[Opening RECORDS FOR THE EXERCISE section]

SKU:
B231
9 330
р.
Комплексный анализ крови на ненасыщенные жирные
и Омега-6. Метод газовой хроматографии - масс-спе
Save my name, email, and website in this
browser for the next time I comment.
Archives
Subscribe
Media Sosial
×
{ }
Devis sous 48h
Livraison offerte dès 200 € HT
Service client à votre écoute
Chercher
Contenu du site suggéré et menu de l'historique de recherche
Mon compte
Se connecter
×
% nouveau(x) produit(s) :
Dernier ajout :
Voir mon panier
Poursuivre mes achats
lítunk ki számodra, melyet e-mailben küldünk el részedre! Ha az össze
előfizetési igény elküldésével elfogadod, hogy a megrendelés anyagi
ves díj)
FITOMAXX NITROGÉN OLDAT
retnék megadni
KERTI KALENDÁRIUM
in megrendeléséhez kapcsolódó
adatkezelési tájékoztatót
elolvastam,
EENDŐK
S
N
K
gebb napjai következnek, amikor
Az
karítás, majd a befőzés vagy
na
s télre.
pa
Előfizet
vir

[Closing RECORDS FOR THE EXERCISE section]
[Opening RECORDS FOR THE EXERCISE section]

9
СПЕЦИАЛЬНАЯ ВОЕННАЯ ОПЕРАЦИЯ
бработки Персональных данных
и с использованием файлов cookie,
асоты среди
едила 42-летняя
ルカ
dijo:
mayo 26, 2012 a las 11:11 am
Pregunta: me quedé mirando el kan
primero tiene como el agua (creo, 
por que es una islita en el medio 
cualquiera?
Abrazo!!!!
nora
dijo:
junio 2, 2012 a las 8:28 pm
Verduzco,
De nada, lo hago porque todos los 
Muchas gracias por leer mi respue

[Closing RECORDS FOR THE EXERCISE section]

EXERCISE PROMPT:
Quote the data above from the line containing "De nada, lo hago porque todos los" to the line containing "Muchas gracias por leer mi respue", inclusive, and stop.

RESPONSE FOR THIS EXERCISE:
De nada, lo hago porque todos los 
Muchas gracias por leer mi respue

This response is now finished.